PARIS — Elon Musk on Jan. 16 said SpaceX has submitted to international regulators the necessary documentation for a global satellite Internet project to eventually include some 4, 000 satellites in low Earth orbit and initial service within five years.
He also said Hawthorne, California-based SpaceX would not be pursuing a stock market listing for many years given the volatility of the launch-services market.
Musk did not provide a name for his satellite project, and there was no immediate way to verify what he or SpaceX have submitted to the International Telecommunication Union (ITU), the Geneva-based United Nations agency that regulates orbital slots and radio spectrum.
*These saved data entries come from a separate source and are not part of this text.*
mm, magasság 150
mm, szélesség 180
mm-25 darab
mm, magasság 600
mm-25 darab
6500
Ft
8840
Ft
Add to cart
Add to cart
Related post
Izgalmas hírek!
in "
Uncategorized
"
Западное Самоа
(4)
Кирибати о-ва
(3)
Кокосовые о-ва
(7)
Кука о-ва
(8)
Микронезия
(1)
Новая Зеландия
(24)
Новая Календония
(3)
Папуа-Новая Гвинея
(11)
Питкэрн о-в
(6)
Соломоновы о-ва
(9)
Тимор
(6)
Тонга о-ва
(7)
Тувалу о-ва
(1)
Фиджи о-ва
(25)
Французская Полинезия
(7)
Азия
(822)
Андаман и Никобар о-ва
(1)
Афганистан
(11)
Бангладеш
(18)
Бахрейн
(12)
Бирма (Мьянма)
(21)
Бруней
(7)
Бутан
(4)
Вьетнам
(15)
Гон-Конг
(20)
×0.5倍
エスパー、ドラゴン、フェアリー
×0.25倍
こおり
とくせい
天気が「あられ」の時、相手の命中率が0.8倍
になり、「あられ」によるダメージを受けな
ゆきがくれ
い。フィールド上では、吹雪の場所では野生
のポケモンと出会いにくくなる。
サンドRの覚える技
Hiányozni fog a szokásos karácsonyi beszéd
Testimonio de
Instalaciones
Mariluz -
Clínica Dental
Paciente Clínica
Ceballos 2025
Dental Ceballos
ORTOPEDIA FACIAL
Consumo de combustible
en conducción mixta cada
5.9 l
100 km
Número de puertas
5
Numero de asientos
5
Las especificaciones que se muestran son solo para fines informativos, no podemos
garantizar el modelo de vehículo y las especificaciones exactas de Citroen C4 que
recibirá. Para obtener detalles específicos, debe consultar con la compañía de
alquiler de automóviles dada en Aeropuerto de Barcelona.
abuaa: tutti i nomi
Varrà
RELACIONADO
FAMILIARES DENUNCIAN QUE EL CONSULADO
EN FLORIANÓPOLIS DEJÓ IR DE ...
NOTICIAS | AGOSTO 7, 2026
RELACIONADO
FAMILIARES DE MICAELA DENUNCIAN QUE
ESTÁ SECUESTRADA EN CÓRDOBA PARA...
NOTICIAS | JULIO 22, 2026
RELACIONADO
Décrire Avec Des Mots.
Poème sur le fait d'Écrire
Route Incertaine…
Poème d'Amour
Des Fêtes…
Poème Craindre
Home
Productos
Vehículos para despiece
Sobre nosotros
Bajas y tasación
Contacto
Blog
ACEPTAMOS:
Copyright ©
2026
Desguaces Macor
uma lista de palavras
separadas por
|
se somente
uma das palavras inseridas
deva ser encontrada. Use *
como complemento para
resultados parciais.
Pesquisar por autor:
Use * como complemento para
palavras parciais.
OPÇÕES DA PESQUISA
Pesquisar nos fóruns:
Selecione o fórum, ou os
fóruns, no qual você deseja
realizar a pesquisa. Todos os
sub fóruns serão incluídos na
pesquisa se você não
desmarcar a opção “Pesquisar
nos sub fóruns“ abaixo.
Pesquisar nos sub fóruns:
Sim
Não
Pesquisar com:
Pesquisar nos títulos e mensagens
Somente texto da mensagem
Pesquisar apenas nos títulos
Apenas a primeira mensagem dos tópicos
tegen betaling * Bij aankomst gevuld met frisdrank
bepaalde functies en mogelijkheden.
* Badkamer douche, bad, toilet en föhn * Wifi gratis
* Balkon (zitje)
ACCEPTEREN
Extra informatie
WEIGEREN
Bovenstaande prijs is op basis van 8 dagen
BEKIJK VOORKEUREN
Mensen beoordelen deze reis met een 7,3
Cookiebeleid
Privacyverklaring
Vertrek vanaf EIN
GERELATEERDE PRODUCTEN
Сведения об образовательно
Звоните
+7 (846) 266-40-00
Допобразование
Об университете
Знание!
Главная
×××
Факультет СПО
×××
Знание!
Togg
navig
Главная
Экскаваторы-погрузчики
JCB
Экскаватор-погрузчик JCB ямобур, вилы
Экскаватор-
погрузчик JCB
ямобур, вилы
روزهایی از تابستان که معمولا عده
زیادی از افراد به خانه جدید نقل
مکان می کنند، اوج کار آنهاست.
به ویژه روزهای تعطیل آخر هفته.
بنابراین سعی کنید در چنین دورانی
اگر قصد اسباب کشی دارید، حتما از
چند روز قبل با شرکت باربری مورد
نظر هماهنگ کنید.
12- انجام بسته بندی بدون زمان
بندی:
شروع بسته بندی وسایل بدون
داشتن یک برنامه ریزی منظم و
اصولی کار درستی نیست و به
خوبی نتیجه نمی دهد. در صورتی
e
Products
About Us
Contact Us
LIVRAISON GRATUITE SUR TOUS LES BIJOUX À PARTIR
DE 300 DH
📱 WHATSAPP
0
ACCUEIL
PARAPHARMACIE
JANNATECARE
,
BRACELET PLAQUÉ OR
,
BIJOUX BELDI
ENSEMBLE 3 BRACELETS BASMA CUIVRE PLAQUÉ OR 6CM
Also unclear is what radio frequencies the SpaceX network would used to deliver broadband from low Earth orbit.
“There’s multiple elements to the regulatory things, ” Musk said in answer to a question during an invitation-only speech in Seattle announcing the creation of the SpaceX satellite factory there. “There’s the ITU filings and we’ve done the filings associated with that.”
YouTube user Cliff O posted this video of Elon Musk’s Jan. 16 speech in Seattle. The event was closed to media.
The ITU operates on a first-come, first-served basis, meaning any satellite system that had registered to use the same frequencies before SpaceX made its filings would have priority over SpaceX.
Depending on the frequencies selected, a global network in low Earth orbit – Musk said his constellation would be at an altitude of around 1, 100 kilometers – would need to avoid interfering with signals from satellites in higher geostationary orbit 36, 000 kilometers over the equator.
Musk’s announcement came just two days after OneWeb LLC, formerly called WorldVu Satellites, announced that Virgin Galactic of London and Qualcomm Inc. of San Diego had agreed to invest in OneWeb’s 650-satellite system.
Under the name WorldVu, OneWeb has secured ITU authorization for a Ku-band network at 1, 200 kilometers in altitude with in-service deadlines in 2018 and 2020. OneWeb, based in Britain’s Channel Islands, will need to avoid the large number of Ku-band telecommunications satellites operating in higher orbit, and will be particularly challenged to operate around the equator given that most Ku-band satellites are in geostationary orbit.